Opinion: Climate change is not real and the earth is flat?

OPINION: Graeme Watson is co-editor of OUTinPerth

Last year I dropped into the City of Perth’s Disrupted Festival of Ideas to listen to a discussion about the media, and the battle to determine fact from fiction in the internet age.

The presentation I’d picked to drop in on was terrible, a rambling and incoherent discussion forum on the challenges of separating fact from fiction online. Sitting in the auditorium I wondered if I’d have been better off walking across the Cultural Centre and looking at paintings in the Art Gallery.

I persevered, and the discussion opened up to the people in the room, who began asking questions and sharing their opinions about the current state of play in the Australian and international media.

A woman stood up and shared her concern about US President Donald Trump. She asked why there were so many negative articles about him in the media, and questioned if it was part of some coordinated plot to discredited the leader of the free world.

Surely if there was to be balance in the media, there should be an equal number of articles praising the achievements, personality and character of the US President she argued.

Other people argued that it was hard to find positive depictions of people opposed to vaccinations, while another man stood up and argued that it should be compulsory to prominently publish reports disputing man-made global warming. I sat back and wondered if someone arguing the earth was flat would appear next.

My interest in working in media and communication had grown from my first year in University. I’d gone to study psychology, but at Murdoch all students are required to do a foundation unit, a course to get you into the practices of research and university writing. Five different foundation units were available, I’d picked Age of Information.

Soon I found I was more interested in reading books by Douglas Rushkoff and Alvin Toffler and discovering how the internet could be used to provide news and build communities, than my text books about developmental psychology.

Sitting at the Disrupted Festival of Ideas I thought about how we’d skipped over the Age of Information and entered the world of disinformation. I could easily think of many topics where the power of repetition in the mainstream media  had created false narratives about the Safe Schools program, people who are transgender, young people, immigrants and asylum seekers.
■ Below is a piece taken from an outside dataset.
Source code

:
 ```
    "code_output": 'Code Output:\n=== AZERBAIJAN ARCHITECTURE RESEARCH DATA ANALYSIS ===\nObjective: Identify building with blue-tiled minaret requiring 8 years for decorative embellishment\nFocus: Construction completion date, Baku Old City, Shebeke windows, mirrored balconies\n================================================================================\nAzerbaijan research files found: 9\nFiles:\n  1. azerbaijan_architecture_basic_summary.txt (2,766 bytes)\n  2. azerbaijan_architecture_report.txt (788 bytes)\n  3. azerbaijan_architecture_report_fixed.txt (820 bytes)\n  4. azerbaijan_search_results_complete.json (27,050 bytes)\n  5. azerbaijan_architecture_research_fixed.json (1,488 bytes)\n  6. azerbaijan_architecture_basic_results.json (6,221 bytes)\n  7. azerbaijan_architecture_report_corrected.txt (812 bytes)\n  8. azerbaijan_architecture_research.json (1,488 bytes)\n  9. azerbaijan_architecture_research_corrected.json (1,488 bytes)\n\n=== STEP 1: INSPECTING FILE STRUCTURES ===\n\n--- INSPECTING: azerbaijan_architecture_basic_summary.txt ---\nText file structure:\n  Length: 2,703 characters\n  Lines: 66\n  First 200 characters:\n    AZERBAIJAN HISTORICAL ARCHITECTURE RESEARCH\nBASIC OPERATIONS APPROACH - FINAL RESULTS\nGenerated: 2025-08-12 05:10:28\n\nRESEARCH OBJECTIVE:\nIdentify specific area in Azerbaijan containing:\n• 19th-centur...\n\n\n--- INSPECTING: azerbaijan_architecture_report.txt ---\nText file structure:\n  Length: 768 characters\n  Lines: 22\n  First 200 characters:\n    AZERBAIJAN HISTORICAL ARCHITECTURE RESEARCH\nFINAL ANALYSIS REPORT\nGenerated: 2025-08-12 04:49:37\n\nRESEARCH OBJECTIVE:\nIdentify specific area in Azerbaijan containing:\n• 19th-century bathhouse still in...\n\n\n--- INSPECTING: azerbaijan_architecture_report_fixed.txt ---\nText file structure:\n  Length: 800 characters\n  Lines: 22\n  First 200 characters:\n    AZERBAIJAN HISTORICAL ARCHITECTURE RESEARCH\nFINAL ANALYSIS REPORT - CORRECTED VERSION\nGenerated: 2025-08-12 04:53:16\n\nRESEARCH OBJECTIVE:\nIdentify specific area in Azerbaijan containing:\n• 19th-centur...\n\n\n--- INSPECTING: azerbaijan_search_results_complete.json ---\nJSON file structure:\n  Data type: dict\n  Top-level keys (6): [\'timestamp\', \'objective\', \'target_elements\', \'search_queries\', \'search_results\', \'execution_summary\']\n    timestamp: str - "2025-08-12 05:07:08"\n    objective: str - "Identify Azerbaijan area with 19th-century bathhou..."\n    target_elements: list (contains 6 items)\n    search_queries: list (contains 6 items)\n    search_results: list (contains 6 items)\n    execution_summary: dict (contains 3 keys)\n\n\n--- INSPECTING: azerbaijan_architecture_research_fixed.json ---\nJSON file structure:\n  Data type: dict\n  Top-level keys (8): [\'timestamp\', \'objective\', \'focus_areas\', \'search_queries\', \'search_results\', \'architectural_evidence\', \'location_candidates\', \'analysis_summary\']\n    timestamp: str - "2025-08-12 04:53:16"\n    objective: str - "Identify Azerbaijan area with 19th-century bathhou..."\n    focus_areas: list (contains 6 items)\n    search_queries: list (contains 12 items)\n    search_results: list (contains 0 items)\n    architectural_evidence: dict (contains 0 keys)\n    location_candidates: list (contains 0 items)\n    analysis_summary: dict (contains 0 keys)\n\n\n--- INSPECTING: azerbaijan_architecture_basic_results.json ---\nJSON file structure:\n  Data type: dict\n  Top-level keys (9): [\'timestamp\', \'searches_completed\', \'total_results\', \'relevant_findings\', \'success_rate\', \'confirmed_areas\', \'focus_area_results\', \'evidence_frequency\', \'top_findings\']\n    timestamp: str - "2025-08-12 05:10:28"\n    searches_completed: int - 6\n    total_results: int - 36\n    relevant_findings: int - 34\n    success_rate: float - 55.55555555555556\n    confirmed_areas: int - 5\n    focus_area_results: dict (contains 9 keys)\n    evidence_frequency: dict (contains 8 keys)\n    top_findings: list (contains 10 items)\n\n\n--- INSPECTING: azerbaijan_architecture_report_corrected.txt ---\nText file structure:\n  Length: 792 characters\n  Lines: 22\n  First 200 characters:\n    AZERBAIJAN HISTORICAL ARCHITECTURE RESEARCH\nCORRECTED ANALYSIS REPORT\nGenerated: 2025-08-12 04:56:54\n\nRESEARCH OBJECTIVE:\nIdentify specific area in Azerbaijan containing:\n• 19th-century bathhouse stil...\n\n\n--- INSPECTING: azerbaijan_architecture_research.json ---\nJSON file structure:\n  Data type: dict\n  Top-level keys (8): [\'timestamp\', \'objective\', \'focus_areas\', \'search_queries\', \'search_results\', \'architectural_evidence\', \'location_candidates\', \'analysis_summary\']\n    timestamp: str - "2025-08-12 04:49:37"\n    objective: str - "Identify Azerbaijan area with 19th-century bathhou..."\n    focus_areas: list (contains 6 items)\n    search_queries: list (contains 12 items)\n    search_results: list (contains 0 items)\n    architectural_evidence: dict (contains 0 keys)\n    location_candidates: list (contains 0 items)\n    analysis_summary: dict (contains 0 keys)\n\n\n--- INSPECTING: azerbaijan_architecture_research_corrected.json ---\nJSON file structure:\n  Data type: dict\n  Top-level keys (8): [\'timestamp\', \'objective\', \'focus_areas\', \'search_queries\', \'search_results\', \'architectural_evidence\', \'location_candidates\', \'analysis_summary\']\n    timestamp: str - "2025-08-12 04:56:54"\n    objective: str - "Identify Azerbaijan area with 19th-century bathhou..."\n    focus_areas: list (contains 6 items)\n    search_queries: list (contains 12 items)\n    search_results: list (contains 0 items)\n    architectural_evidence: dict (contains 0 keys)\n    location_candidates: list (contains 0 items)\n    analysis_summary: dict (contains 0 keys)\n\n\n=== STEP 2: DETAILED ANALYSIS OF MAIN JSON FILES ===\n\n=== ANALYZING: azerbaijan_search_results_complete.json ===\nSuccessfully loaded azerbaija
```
I was reminded of this exchange yesterday when One Nation leader Pauline Hanson appeared on my television to outline her proposal for a new law requiring schools to engage with parents over what should be included in the curriculum.

“Parents don’t have an input on what their children are being taught.” Hanson said arguing that every parent needed the right to add their beliefs and views to the school’s curriculum.

Hanson said that some things like maths were based on fact, but when it came to learning about politics, climate change and history there was a balanced presentation to students.

“People go through our educational system, and we know its been overtaken by the left, and they’re saying look you’re going to have this view about what we’re teaching you, and you’re going to answer the questions the way we want you to answer it, or else you won’t be marked.” Hanson said.

The One Nation leader said schools needed to stop pushing that climate change was man-made, and opposing views that argue that global warming is a natural phenomenon should also be added to the curriculum.

“Why is one group of scientist views included, and the other isn’t” Hanson asked Sky News presenter Tom Connell before going on to claim that climate science data has been manipulated, and the majority of studies arguing that global warming is a result of human influence have not been peer reviewed.

Also on Hanson’s radar is teaching about being transgender, the idea that gender and sexuality are fluid, promotion of safe sex practices for people who are underage and mentions of “non-traditional” sex.

Greens senator Mehreen Faruqi has described Senator Hanson’s proposals as laughable, but also terrifying.

“Senator Hanson’s attempt to gag teachers and stuff the curriculum full of right-wing conspiracy theories would be laughable if it weren’t so terrifying.” Senator Faruqi said.

“The curriculum should be based on evidence and expertise not Pauline Hanson’s latest bigoted thought bubble.

“There is no place for this kind of censorship of teachers in our democracy and our schools.

“This bill belongs nowhere but in the bin. Hanson’s spurious claims that human-caused climate change is ‘unsubstantiated’ and schools ‘teach gender fluidity and realignment to infants’ can go with it.

“It’s vital every child learns the realities of the climate crisis, the truth of Australia’s settler-colonial past and how to have respectful relationships in the context of a comprehensive sex education.

“Teachers, working with educational experts, do a great job supporting students, often working without the resources they need. They certainly don’t need One Nation’s meddling.” the senator said.

While I was being flippant in my suggestion that soon we’d be revisiting discussions about whether the earth was round or flat, yesterday the UK’s This Morning program included an interview Mark Sargent who set out the case for a massive NASA conspiracy that faked news about the earth being round.

Maybe we’ve reversed further down this road than we realised, and soon we’ll be promoting anti-vaccination, anti-transgender, flat earth, creationist conspiracy theories as, to quote Donald Trump’s advisor Kellyanne Conway, “alternative facts”.

Once alternative facts are accepted, we will enter an alternative reality.

Graeme Watson is an editor at OUTinPerth. He has a background in film, television and radio, and also works in the university sector.